-------- GIVEN DATA --------

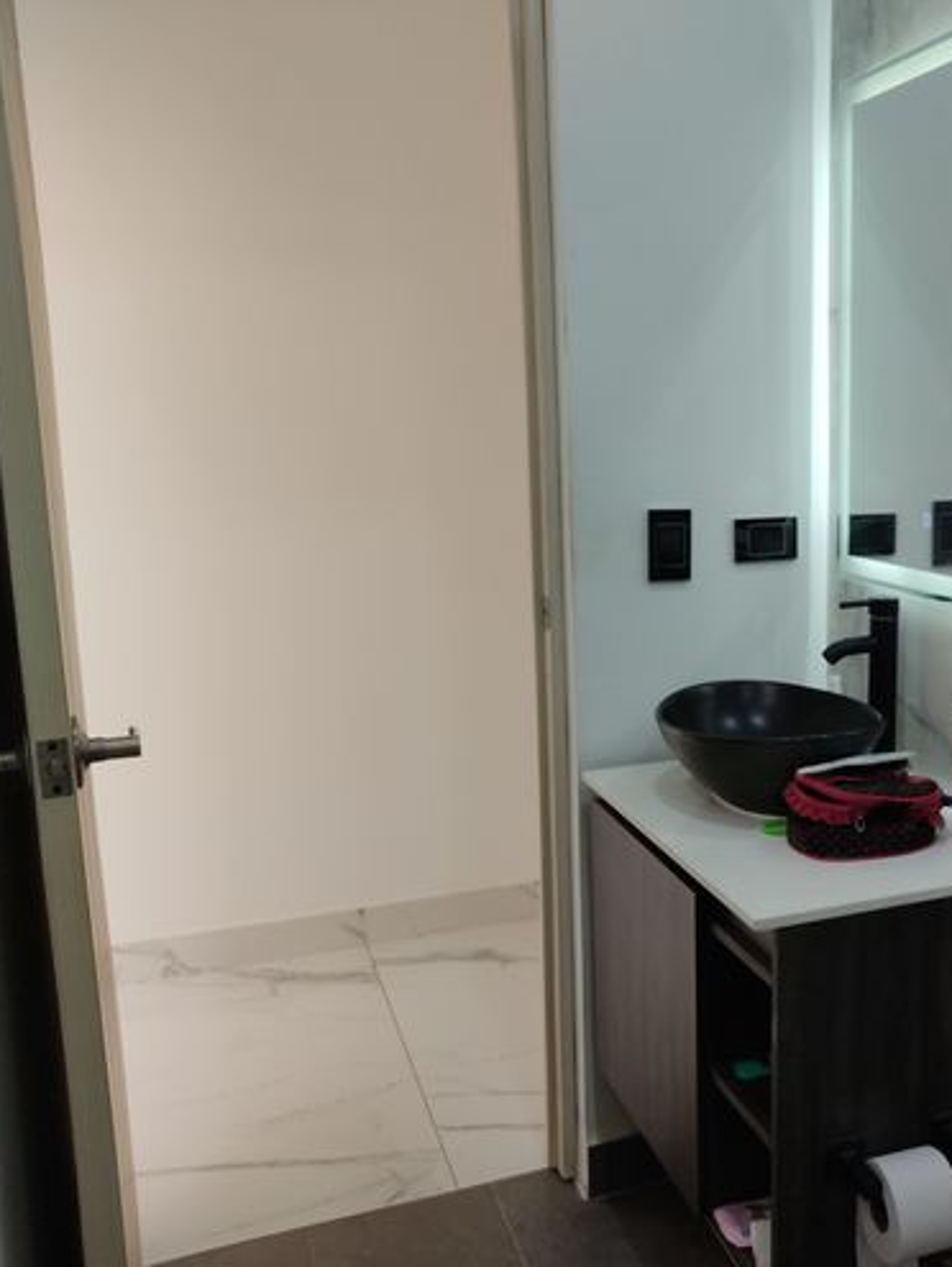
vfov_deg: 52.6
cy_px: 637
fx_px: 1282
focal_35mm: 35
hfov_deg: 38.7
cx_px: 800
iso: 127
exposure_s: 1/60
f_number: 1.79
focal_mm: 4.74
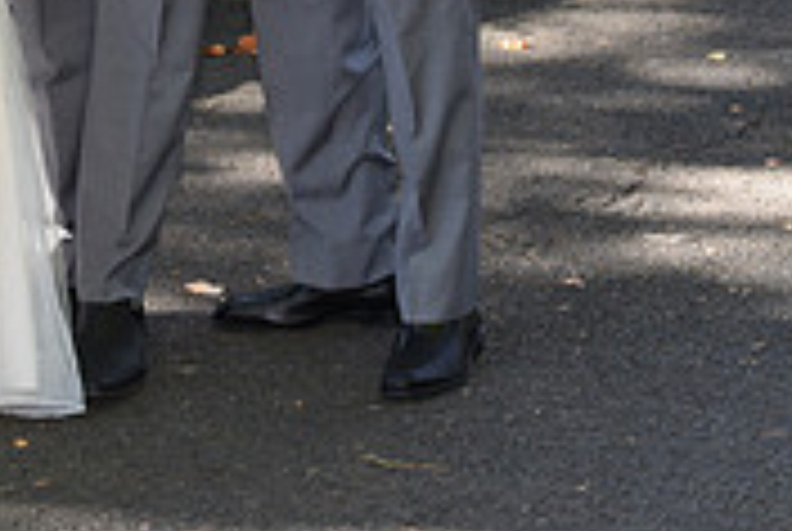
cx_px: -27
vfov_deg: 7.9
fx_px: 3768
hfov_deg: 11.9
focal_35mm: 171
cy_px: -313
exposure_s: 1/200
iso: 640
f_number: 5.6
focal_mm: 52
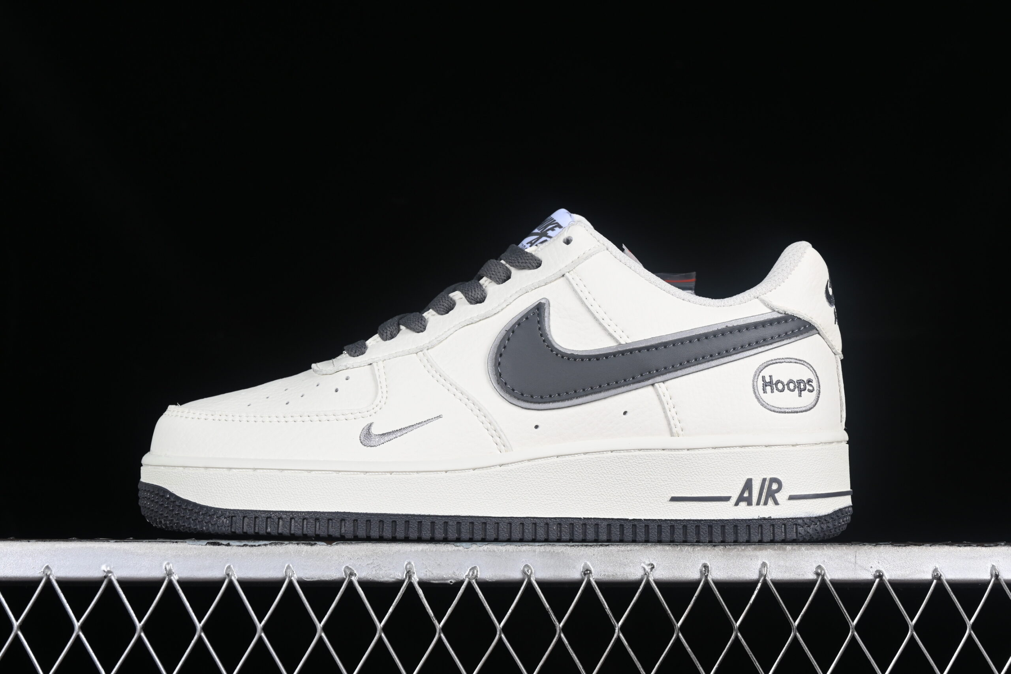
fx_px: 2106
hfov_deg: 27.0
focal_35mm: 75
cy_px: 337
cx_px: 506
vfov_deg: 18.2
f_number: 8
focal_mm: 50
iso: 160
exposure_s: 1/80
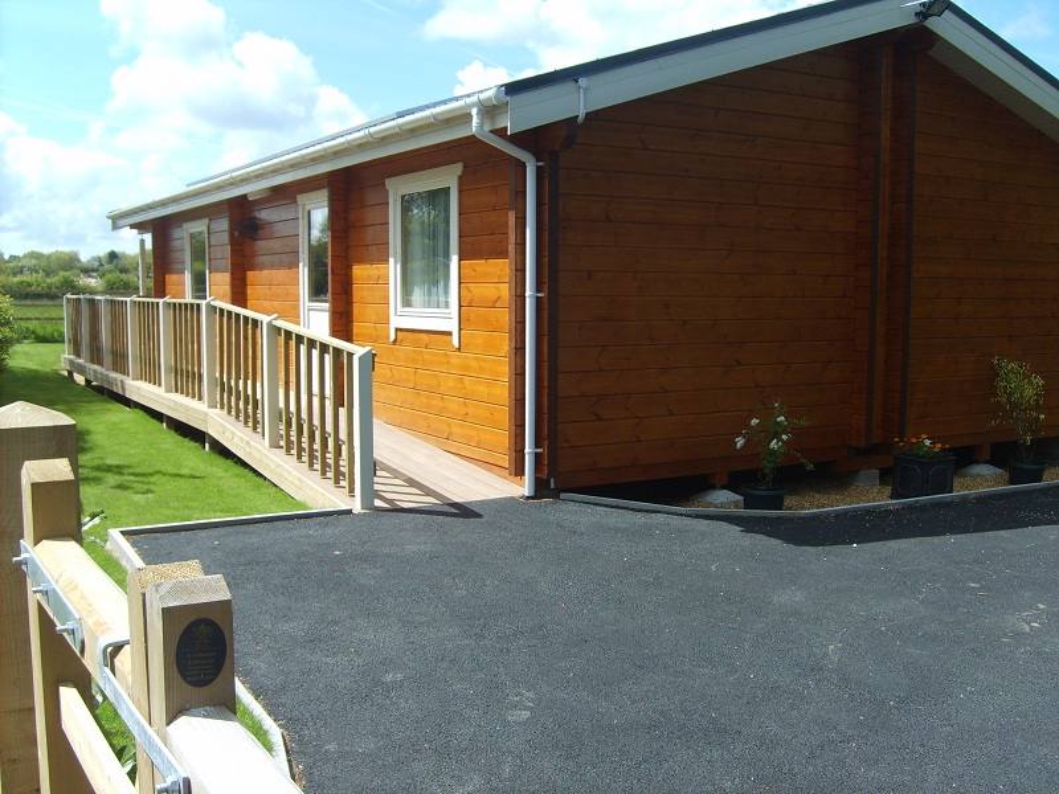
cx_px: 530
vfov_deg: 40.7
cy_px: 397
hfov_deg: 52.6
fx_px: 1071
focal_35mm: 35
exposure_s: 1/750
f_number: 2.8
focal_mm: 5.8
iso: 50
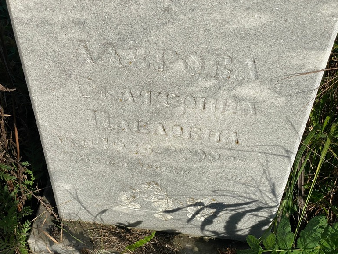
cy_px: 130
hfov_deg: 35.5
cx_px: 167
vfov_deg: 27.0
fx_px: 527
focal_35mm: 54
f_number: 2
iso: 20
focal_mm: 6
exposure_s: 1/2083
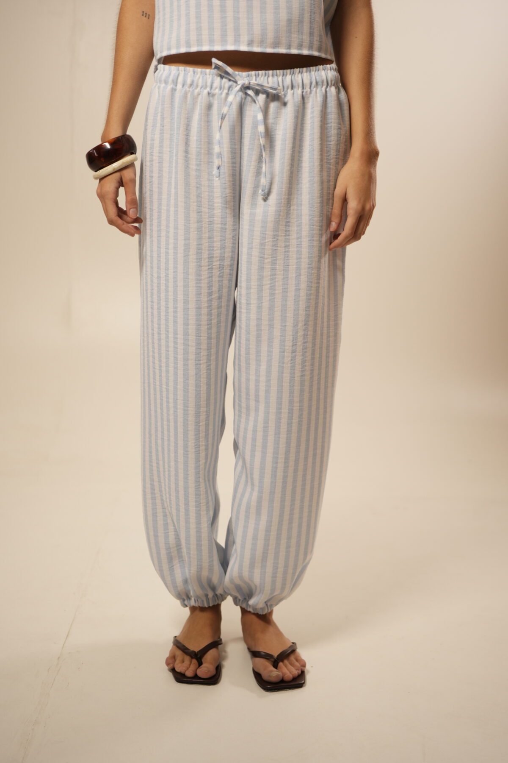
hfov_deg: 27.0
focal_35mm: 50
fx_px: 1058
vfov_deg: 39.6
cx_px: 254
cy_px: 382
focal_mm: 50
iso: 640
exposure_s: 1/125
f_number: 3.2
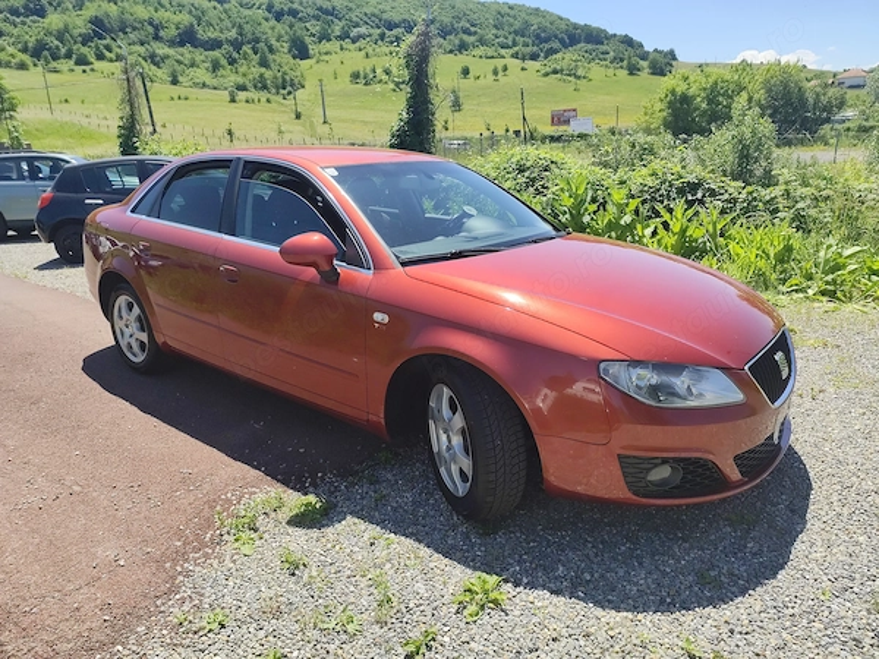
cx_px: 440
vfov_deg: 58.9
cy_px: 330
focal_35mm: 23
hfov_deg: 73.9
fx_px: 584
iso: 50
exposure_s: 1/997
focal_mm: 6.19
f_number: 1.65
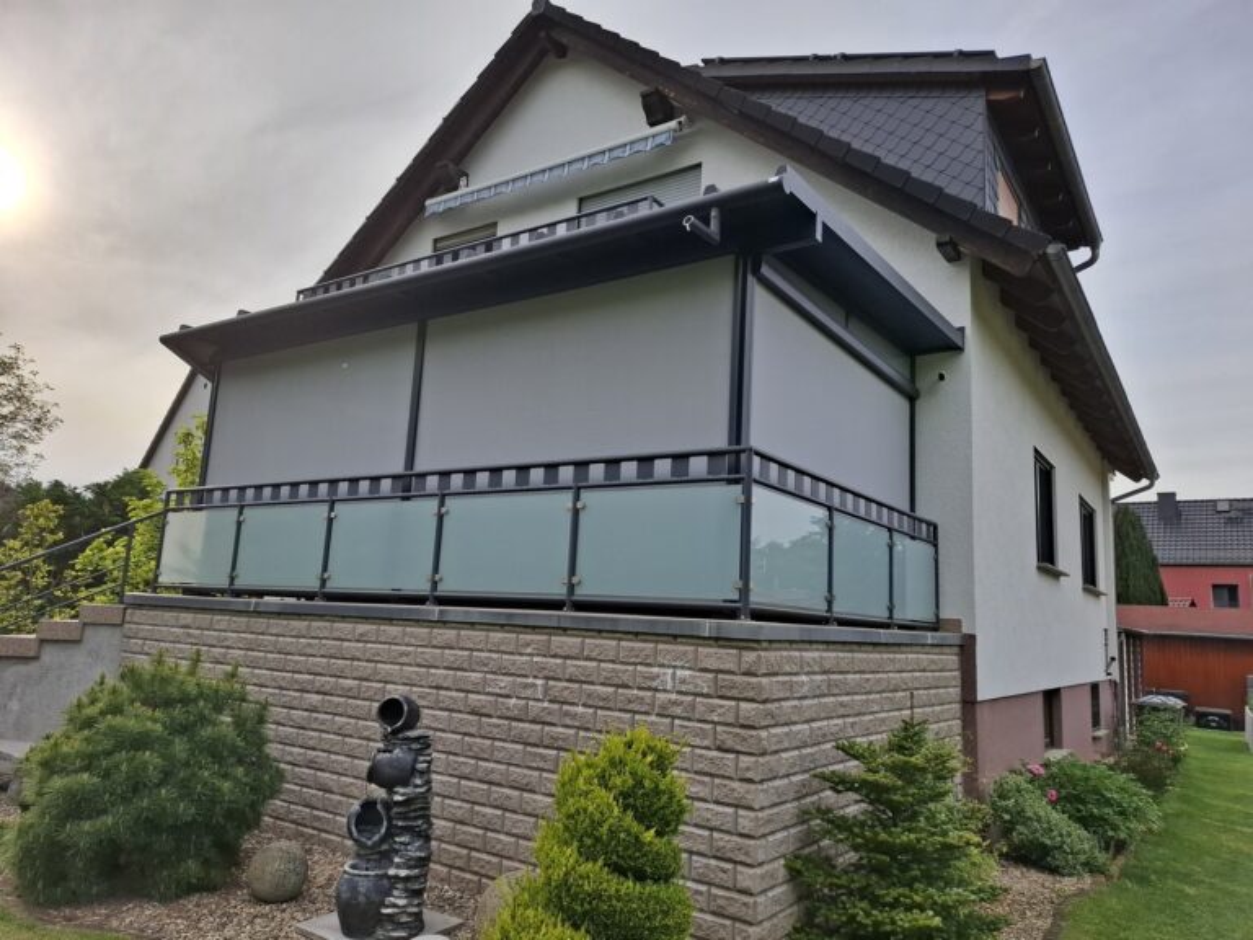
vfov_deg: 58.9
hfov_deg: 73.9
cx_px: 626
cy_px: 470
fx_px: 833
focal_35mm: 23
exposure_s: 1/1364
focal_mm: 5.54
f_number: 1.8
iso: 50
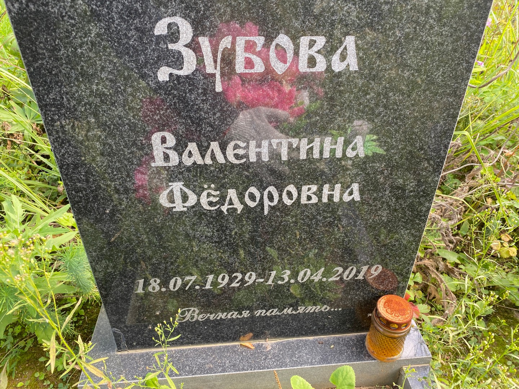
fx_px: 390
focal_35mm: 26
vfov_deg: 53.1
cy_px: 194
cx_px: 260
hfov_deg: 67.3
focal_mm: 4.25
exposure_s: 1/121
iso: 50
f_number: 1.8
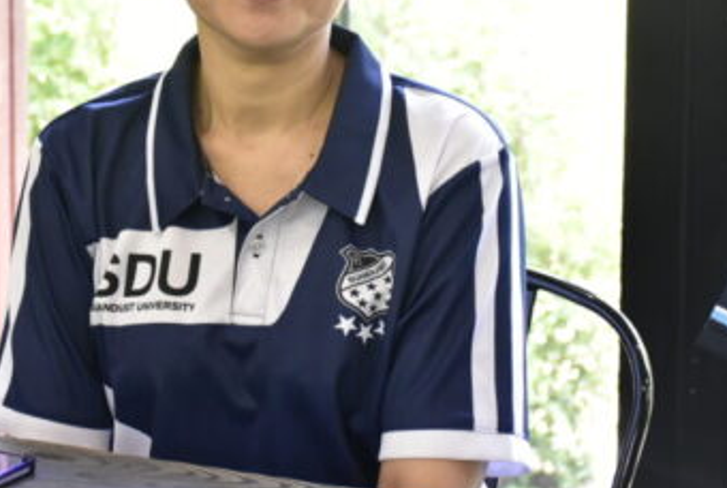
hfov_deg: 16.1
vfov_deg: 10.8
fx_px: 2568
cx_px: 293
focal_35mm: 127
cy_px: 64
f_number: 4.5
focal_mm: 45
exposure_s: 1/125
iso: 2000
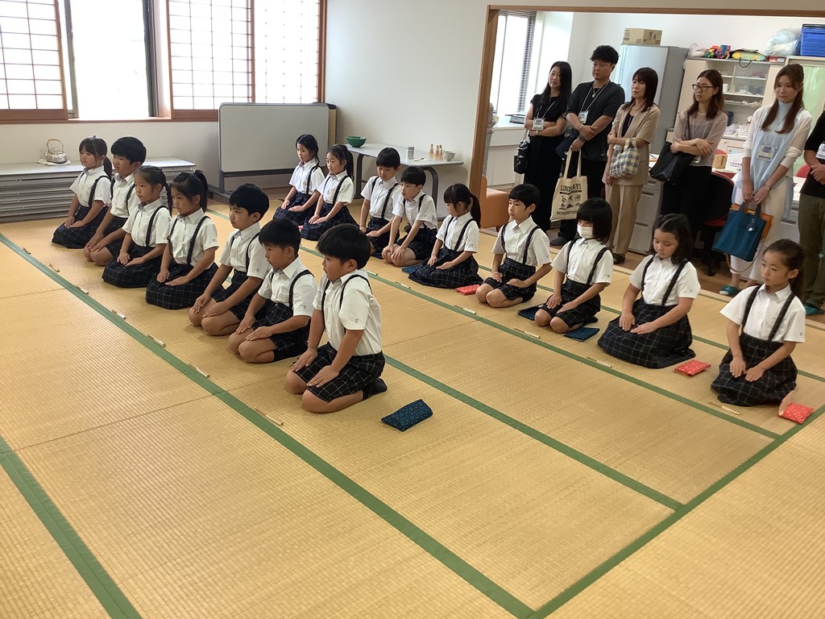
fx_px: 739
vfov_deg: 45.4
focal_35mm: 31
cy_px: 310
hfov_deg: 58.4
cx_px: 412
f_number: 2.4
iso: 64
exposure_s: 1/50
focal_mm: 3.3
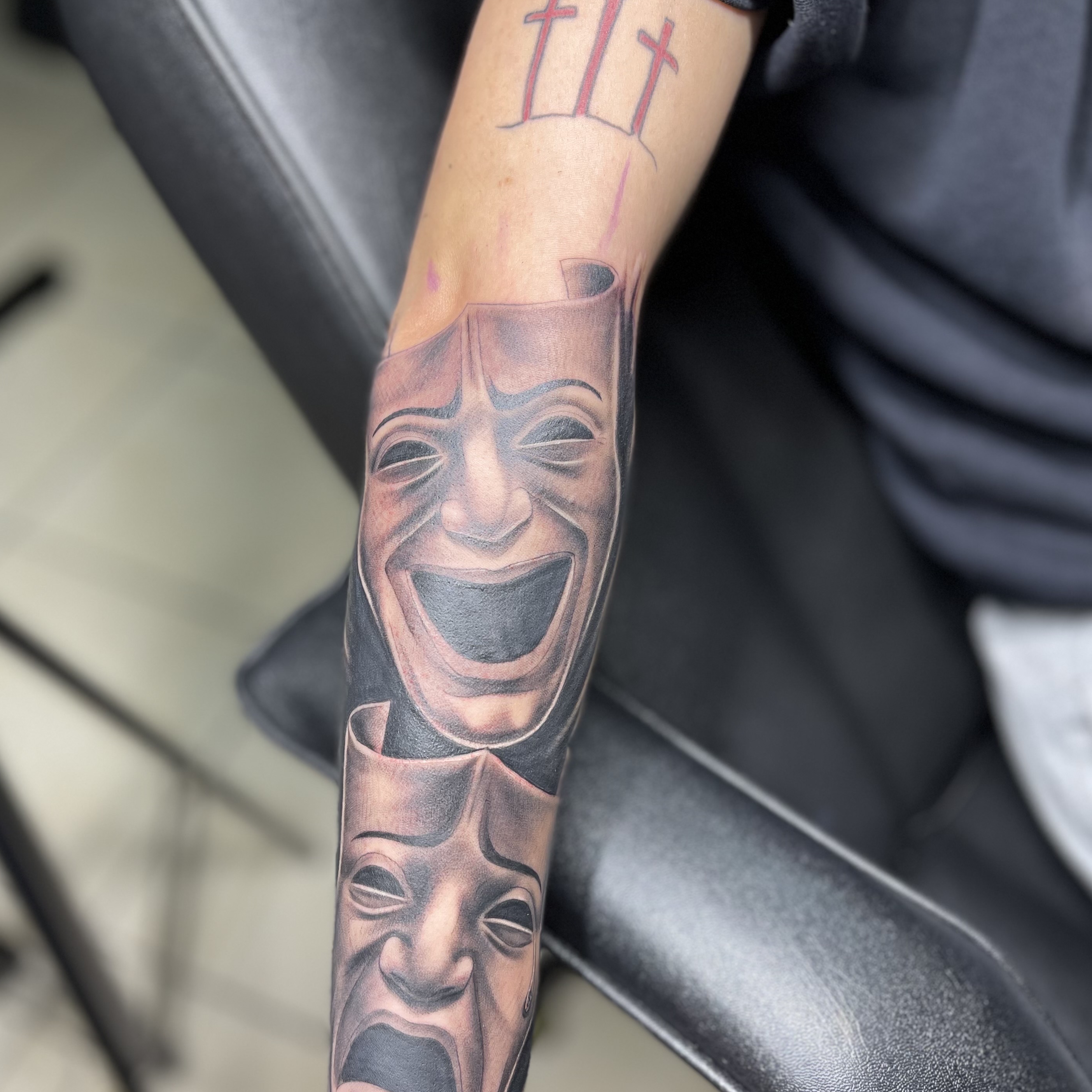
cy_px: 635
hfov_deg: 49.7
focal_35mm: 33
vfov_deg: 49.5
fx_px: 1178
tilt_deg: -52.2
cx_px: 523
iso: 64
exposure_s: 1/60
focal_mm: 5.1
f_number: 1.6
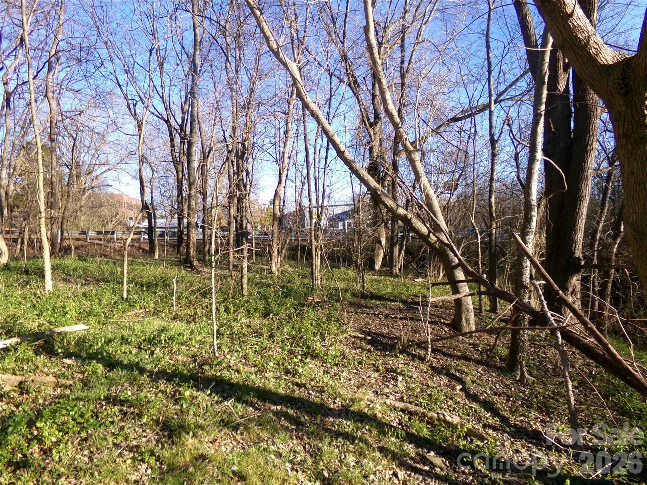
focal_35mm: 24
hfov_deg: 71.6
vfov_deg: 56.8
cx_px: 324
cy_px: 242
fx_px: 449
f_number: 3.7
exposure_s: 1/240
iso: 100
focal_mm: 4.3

--------

▶ _TO DO_
Each entry above should be printed again word for word, with any picture dropped.

▶ _YOUR SOLUTION_
vfov_deg: 52.6
cy_px: 637
fx_px: 1282
focal_35mm: 35
hfov_deg: 38.7
cx_px: 800
iso: 127
exposure_s: 1/60
f_number: 1.79
focal_mm: 4.74
cx_px: -27
vfov_deg: 7.9
fx_px: 3768
hfov_deg: 11.9
focal_35mm: 171
cy_px: -313
exposure_s: 1/200
iso: 640
f_number: 5.6
focal_mm: 52
fx_px: 2106
hfov_deg: 27.0
focal_35mm: 75
cy_px: 337
cx_px: 506
vfov_deg: 18.2
f_number: 8
focal_mm: 50
iso: 160
exposure_s: 1/80
cx_px: 530
vfov_deg: 40.7
cy_px: 397
hfov_deg: 52.6
fx_px: 1071
focal_35mm: 35
exposure_s: 1/750
f_number: 2.8
focal_mm: 5.8
iso: 50
cy_px: 130
hfov_deg: 35.5
cx_px: 167
vfov_deg: 27.0
fx_px: 527
focal_35mm: 54
f_number: 2
iso: 20
focal_mm: 6
exposure_s: 1/2083
hfov_deg: 27.0
focal_35mm: 50
fx_px: 1058
vfov_deg: 39.6
cx_px: 254
cy_px: 382
focal_mm: 50
iso: 640
exposure_s: 1/125
f_number: 3.2
cx_px: 440
vfov_deg: 58.9
cy_px: 330
focal_35mm: 23
hfov_deg: 73.9
fx_px: 584
iso: 50
exposure_s: 1/997
focal_mm: 6.19
f_number: 1.65
vfov_deg: 58.9
hfov_deg: 73.9
cx_px: 626
cy_px: 470
fx_px: 833
focal_35mm: 23
exposure_s: 1/1364
focal_mm: 5.54
f_number: 1.8
iso: 50
fx_px: 390
focal_35mm: 26
vfov_deg: 53.1
cy_px: 194
cx_px: 260
hfov_deg: 67.3
focal_mm: 4.25
exposure_s: 1/121
iso: 50
f_number: 1.8
hfov_deg: 16.1
vfov_deg: 10.8
fx_px: 2568
cx_px: 293
focal_35mm: 127
cy_px: 64
f_number: 4.5
focal_mm: 45
exposure_s: 1/125
iso: 2000
fx_px: 739
vfov_deg: 45.4
focal_35mm: 31
cy_px: 310
hfov_deg: 58.4
cx_px: 412
f_number: 2.4
iso: 64
exposure_s: 1/50
focal_mm: 3.3
cy_px: 635
hfov_deg: 49.7
focal_35mm: 33
vfov_deg: 49.5
fx_px: 1178
tilt_deg: -52.2
cx_px: 523
iso: 64
exposure_s: 1/60
focal_mm: 5.1
f_number: 1.6
focal_35mm: 24
hfov_deg: 71.6
vfov_deg: 56.8
cx_px: 324
cy_px: 242
fx_px: 449
f_number: 3.7
exposure_s: 1/240
iso: 100
focal_mm: 4.3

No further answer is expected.